# equipo de sonido aiwa CX-ZL800LH problema bandeja y display



## knightshura (Ene 17, 2007)

hola amigos, les cuento q tengo un problema con el equipo aiwa, pues al encenderlo funciona todo, menos el display y la bandeja sale cuando quiere!!!!

Lo destapé y limpié la tarjeta, limpié los contactos e incluso los cables flex q vienen de la tarjeta principal hacia el display, no entiendo pq al precionar el display hacia adelante funciona perfectamente pero cuando lo suelto deja de funcionar. y pues mi segundo problema ya mencionado antes es la bandeja, la cual sale cuando quiere, a esta simplemente la limpié pq no se que mas hacer. El resto funciona muy bien, se escucha, todas las demas luces del equipo com leds y demas prenden perfectamente.

Amigos por favor necesito su ayuda no se que hacer, aunque parece ser una cosa sencilla, pero aun no he dado con el problema, por favor ayudenme y gracias de antemano.

ATTE: Andres.


----------



## tiopepe123 (Ene 18, 2007)

mira si hay el esquema o busca uno para seguir de guia

https://www.eserviceinfo.com/

El display:
Lo normal es que la tension "alta" se ha estropeado por el tiempo el equipo debe tener unos 10 añitos.
Lo normal es un condensador electrolitico, es dificil decirte cual pero te dare unas indicaciones para buscalo.

Mira la fuente, compleja no?  busca los cables que van hacia cenca de la pantalla o placa.
En la zona de alimentacion donde hay esos cables busca un electrolitico de tamaño mediano y una tension de 65V o mas o algun sitio donde te indique la tension de unos 32V o similar y subtituye ese condensador.


La bandeja

mira la gomita del motor no este floja,  cambiala.

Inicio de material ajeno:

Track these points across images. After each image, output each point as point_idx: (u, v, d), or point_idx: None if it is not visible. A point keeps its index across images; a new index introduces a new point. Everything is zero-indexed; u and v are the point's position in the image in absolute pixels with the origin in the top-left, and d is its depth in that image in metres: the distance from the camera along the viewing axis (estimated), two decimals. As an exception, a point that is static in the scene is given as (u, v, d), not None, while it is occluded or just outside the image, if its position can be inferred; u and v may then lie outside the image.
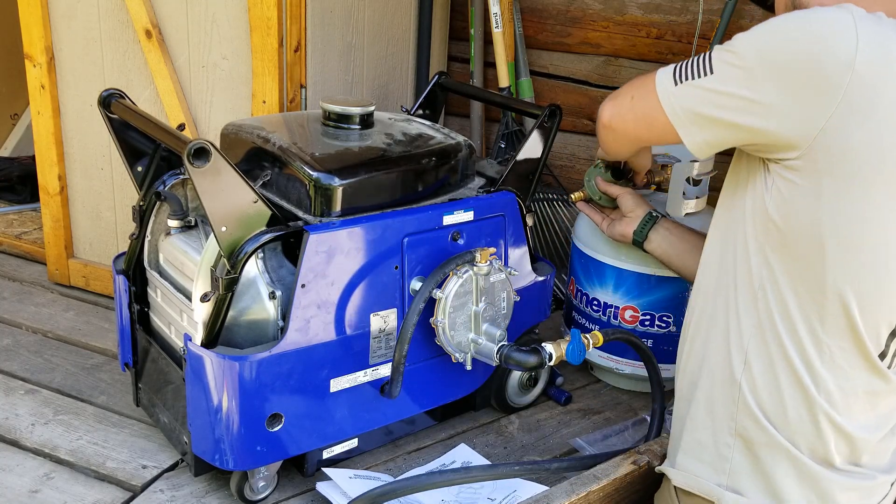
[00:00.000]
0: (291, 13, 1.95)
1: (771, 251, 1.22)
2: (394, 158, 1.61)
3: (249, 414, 1.45)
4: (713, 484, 1.32)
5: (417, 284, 1.59)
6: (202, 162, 1.29)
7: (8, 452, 1.70)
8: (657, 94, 1.27)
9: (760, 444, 1.28)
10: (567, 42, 2.61)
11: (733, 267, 1.29)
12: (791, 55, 1.13)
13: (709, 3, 2.37)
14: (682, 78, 1.24)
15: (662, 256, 1.73)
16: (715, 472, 1.32)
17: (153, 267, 1.69)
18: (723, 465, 1.31)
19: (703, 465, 1.34)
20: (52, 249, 2.41)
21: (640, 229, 1.73)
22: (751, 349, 1.27)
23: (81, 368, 2.01)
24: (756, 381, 1.27)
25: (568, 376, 2.04)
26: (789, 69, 1.13)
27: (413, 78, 2.52)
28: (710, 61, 1.21)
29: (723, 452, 1.31)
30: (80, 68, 2.20)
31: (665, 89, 1.26)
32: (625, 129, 1.39)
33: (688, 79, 1.23)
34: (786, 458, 1.26)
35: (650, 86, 1.28)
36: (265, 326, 1.49)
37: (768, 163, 1.21)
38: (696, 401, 1.35)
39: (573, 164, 2.71)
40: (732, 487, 1.30)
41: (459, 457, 1.72)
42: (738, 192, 1.29)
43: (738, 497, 1.29)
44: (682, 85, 1.24)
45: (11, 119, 3.52)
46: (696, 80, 1.22)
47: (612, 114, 1.39)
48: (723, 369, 1.31)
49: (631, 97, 1.34)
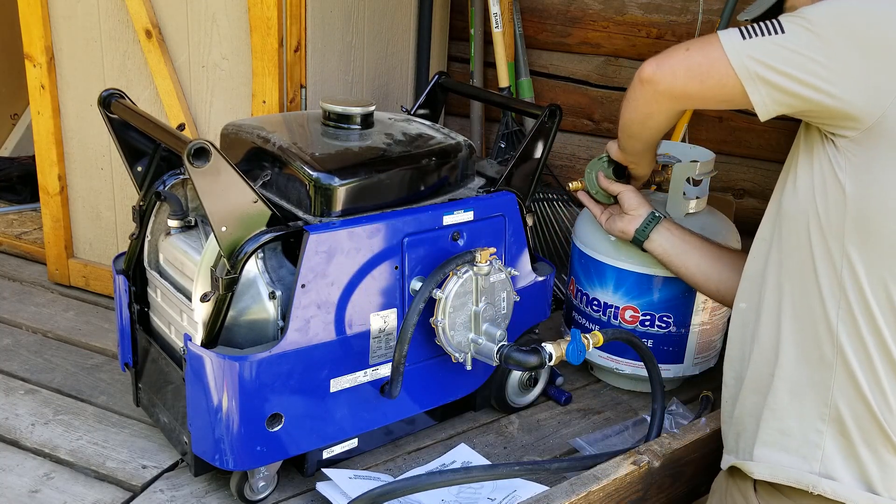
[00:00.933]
0: (291, 13, 1.95)
1: (848, 237, 1.21)
2: (394, 158, 1.61)
3: (249, 414, 1.45)
4: (805, 471, 1.29)
5: (417, 284, 1.59)
6: (202, 162, 1.29)
7: (8, 452, 1.70)
8: (722, 46, 1.22)
9: (856, 429, 1.25)
10: (567, 42, 2.61)
11: (808, 253, 1.27)
12: (867, 28, 1.13)
13: (709, 3, 2.37)
14: (750, 34, 1.20)
15: (662, 256, 1.73)
16: (805, 461, 1.29)
17: (153, 267, 1.69)
18: (814, 453, 1.28)
19: (789, 454, 1.31)
20: (52, 249, 2.41)
21: (643, 229, 1.72)
22: (841, 332, 1.25)
23: (81, 368, 2.01)
24: (850, 363, 1.24)
25: (568, 376, 2.04)
26: (865, 39, 1.13)
27: (413, 78, 2.52)
28: (779, 23, 1.19)
29: (813, 439, 1.29)
30: (80, 68, 2.20)
31: (732, 41, 1.21)
32: (672, 81, 1.33)
33: (757, 35, 1.20)
34: (883, 441, 1.24)
35: (711, 39, 1.23)
36: (265, 326, 1.49)
37: (833, 137, 1.20)
38: (775, 389, 1.32)
39: (573, 164, 2.71)
40: (826, 474, 1.27)
41: (459, 457, 1.72)
42: (802, 173, 1.27)
43: (833, 482, 1.27)
44: (753, 39, 1.20)
45: (11, 119, 3.52)
46: (768, 36, 1.19)
47: (659, 64, 1.32)
48: (809, 355, 1.28)
49: (686, 49, 1.27)
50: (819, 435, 1.29)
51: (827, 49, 1.16)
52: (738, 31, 1.22)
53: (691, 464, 1.62)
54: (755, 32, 1.21)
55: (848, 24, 1.16)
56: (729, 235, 1.89)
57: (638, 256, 1.84)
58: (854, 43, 1.15)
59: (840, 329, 1.25)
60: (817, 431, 1.29)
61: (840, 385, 1.26)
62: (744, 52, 1.21)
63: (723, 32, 1.24)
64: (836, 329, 1.25)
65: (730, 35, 1.23)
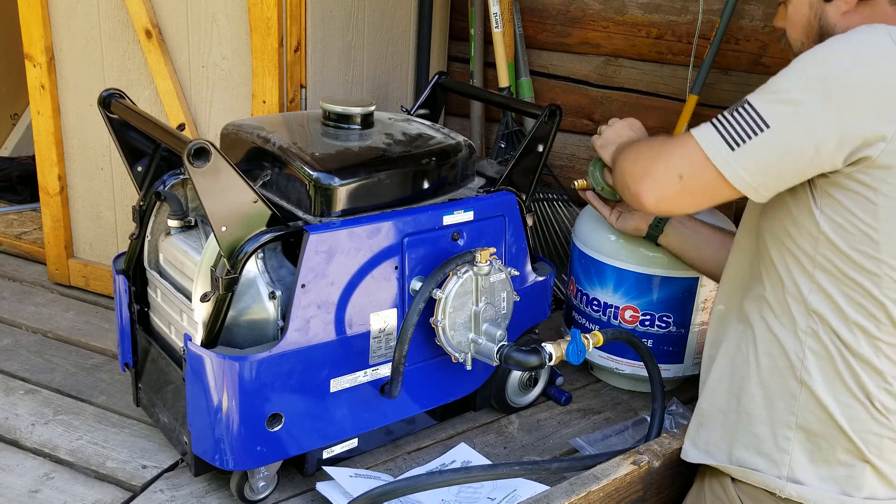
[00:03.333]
0: (291, 13, 1.95)
1: (821, 269, 1.25)
2: (394, 158, 1.61)
3: (249, 414, 1.45)
4: (773, 476, 1.34)
5: (417, 284, 1.59)
6: (202, 162, 1.29)
7: (8, 452, 1.70)
8: (715, 166, 1.21)
9: (820, 435, 1.30)
10: (567, 42, 2.61)
11: (778, 277, 1.32)
12: (847, 81, 1.15)
13: (709, 3, 2.37)
14: (735, 140, 1.20)
15: (677, 250, 1.74)
16: (774, 465, 1.34)
17: (153, 267, 1.69)
18: (782, 458, 1.33)
19: (761, 457, 1.36)
20: (52, 249, 2.41)
21: (657, 223, 1.75)
22: (808, 346, 1.29)
23: (81, 368, 2.01)
24: (814, 376, 1.28)
25: (568, 376, 2.04)
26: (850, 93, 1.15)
27: (413, 78, 2.52)
28: (757, 114, 1.18)
29: (782, 445, 1.33)
30: (80, 68, 2.20)
31: (723, 158, 1.20)
32: (681, 209, 1.36)
33: (744, 141, 1.19)
34: (848, 447, 1.29)
35: (697, 157, 1.22)
36: (265, 326, 1.49)
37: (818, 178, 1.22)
38: (748, 394, 1.37)
39: (573, 164, 2.71)
40: (792, 478, 1.32)
41: (459, 456, 1.72)
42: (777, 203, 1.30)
43: (798, 486, 1.31)
44: (742, 148, 1.19)
45: (11, 119, 3.52)
46: (755, 137, 1.18)
47: (660, 198, 1.30)
48: (779, 365, 1.33)
49: (679, 176, 1.26)
50: (787, 441, 1.33)
51: (814, 122, 1.16)
52: (721, 137, 1.21)
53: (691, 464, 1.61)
54: (740, 135, 1.19)
55: (822, 81, 1.16)
56: (729, 235, 1.89)
57: (638, 256, 1.84)
58: (831, 96, 1.16)
59: (807, 343, 1.29)
60: (785, 438, 1.33)
61: (804, 396, 1.30)
62: (738, 167, 1.21)
63: (704, 141, 1.22)
64: (805, 343, 1.29)
65: (715, 147, 1.21)
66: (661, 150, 1.30)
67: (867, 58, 1.16)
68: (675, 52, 2.46)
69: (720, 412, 1.45)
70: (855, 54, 1.16)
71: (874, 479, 1.30)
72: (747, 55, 2.37)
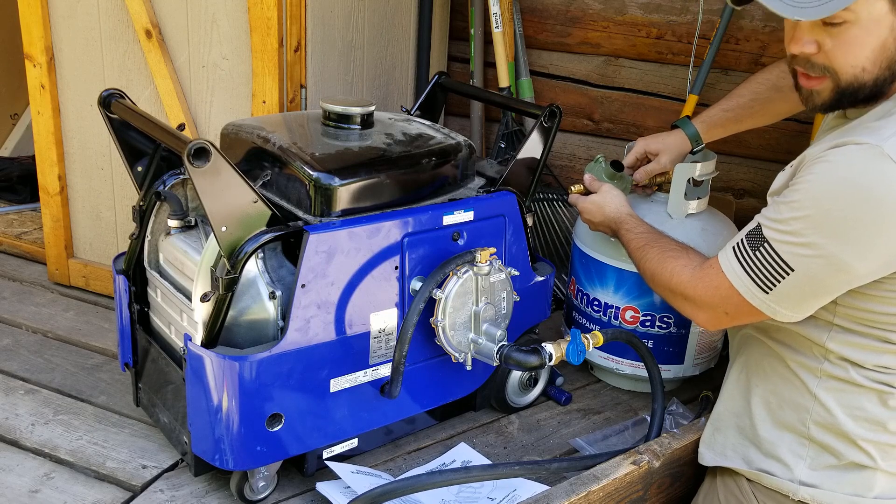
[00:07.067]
0: (291, 13, 1.95)
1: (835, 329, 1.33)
2: (394, 158, 1.61)
3: (249, 414, 1.45)
4: (786, 480, 1.38)
5: (417, 284, 1.59)
6: (202, 162, 1.29)
7: (8, 452, 1.70)
8: (756, 307, 1.31)
9: (832, 444, 1.35)
10: (567, 42, 2.61)
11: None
12: (863, 219, 1.18)
13: (709, 3, 2.37)
14: (766, 284, 1.28)
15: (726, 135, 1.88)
16: (788, 469, 1.39)
17: (153, 267, 1.69)
18: (796, 463, 1.38)
19: (775, 462, 1.41)
20: (52, 249, 2.41)
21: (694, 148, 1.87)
22: (823, 368, 1.36)
23: (81, 368, 2.01)
24: (827, 392, 1.35)
25: (568, 376, 2.04)
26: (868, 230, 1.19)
27: (413, 78, 2.52)
28: (780, 257, 1.25)
29: (795, 450, 1.39)
30: (80, 68, 2.20)
31: (760, 301, 1.30)
32: (717, 325, 1.46)
33: (774, 285, 1.27)
34: (857, 456, 1.34)
35: (735, 299, 1.32)
36: (265, 326, 1.49)
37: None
38: (764, 403, 1.44)
39: (573, 164, 2.71)
40: (805, 482, 1.37)
41: (459, 456, 1.72)
42: None
43: (811, 489, 1.36)
44: (775, 291, 1.28)
45: (11, 119, 3.52)
46: (784, 281, 1.26)
47: (708, 320, 1.44)
48: (791, 380, 1.40)
49: (725, 313, 1.38)
50: (801, 447, 1.38)
51: (835, 260, 1.21)
52: (753, 282, 1.29)
53: (691, 464, 1.62)
54: (769, 279, 1.27)
55: (834, 220, 1.20)
56: (729, 236, 1.89)
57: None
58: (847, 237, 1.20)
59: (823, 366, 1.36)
60: (799, 445, 1.39)
61: (817, 411, 1.36)
62: (776, 306, 1.30)
63: (741, 287, 1.31)
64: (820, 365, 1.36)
65: (753, 293, 1.30)
66: (696, 287, 1.40)
67: (877, 189, 1.16)
68: (675, 52, 2.46)
69: (734, 416, 1.47)
70: (861, 186, 1.17)
71: (884, 480, 1.33)
72: (747, 55, 2.37)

Puede ser una palanquita que le indica si esta abierta o cerrada, primero la compruebas, si falla le hechas 3-1 aceide o similar dor alguna rendija y la mueves para que se limpie.

Mira la grasa que no este reseca, que ensucie facilmente el dedo.


----------



## knightshura (Ene 18, 2007)

Gracias amigo, si el display estaba con soldaduras quebradizas, las corregí y listo; ahora debo conseguir el interruptor para cambiarselo a la badeja, pues traté de limpiarla hechandole aceite en los engranes y demas pero no fue suficiente, esta sigue saliendo y cerrandose cuando quiere, en cuanto logre conseguir el interruptor les comento..... muchas gracias!!!


----------



## knightshura (Ene 19, 2007)

hola!!!
bueno compré los pulsadores y aun no, sigue con el mismo problema, la bandeja parece que siempre buscara cds, pues comienza a girar y luego se abre.

Espero logren ayudarmen gracias de antemano.

ATTE: Andres.


----------